Huawei filed a case against Trump seeking legal action from the US court.
Chinese telecom giant Huawei filed a motion for summary judgment as part of a process to challenge the constitutionality of the 2019 National Defense Authorization Act, as parts of its continuing efforts to challenge the US government for unfair treatment and speed up the process, Chinese media reported Wednesday.
Politicians in the US are using the strength of an entire nation to come after a private company, Song Liuping, Huawei’s chief legal officer, told a press conference on Wednesday at the company’s headquarters in Shenzhen, South China’s Guangdong Province.

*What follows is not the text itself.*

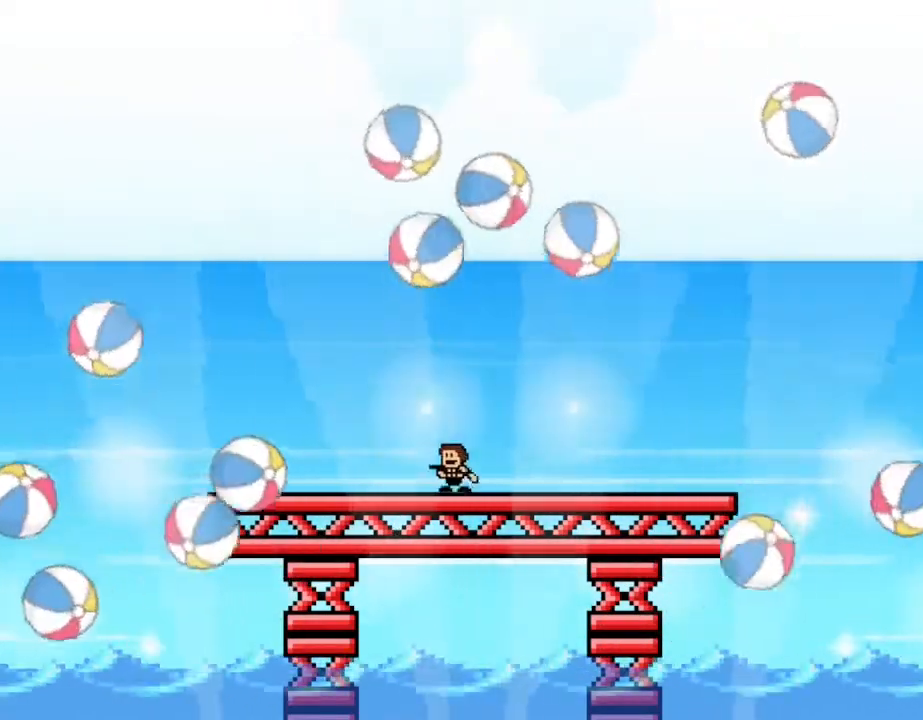
{"keys": [], "events": [[117, "right", "down"], [233, "right", "up"]]}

In its complaint, filed in a US District Court in Plano, Texas, Huawei argues that Section 889 of 2019 NDDA singles out the mobile company by name and not only bars US government agencies from buying Huawei equipment and services, but also bars them from contracting with or awarding grants or loans to third parties who buy Huawei equipment and services, which it sees as discriminatory.
The US Commerce Department also added the Chinese tech giant into the Entity List, which set a dangerous precedent, Song said.

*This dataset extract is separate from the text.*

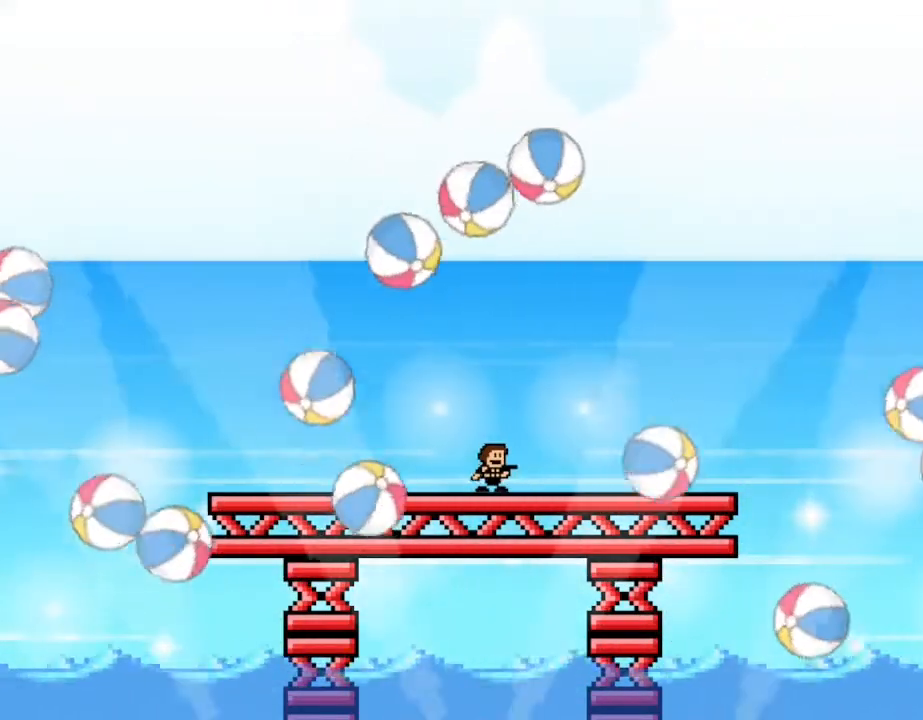
{"keys": ["left"], "events": [[367, "left", "down"]]}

Huawei needs a summary of the ban:
“To prove that the relevant section of the 2019 NDAA is an unconstitutional bill of attainder, Huawei only needs to show that it was a punishment specifically targeting Huawei. The evidence is clear,” Dr Yue, a US-based lawyer, told the Global Times on Wednesday.
The primary proponent of the NDAA stated in the US Senate that the Act’s purpose was to give Huawei the “death sentence,” he said, noting that the Chinese company is fighting for its own rights and defending the US Constitution.
“The judicial system is the last line of defence for justice. The company has confidence in the independence and integrity of the US judicial system,” Song said, noting that the company hopes that mistakes in the NDAA can be corrected by the court.
In line with a court scheduling order, a hearing on the motion is set for September 19.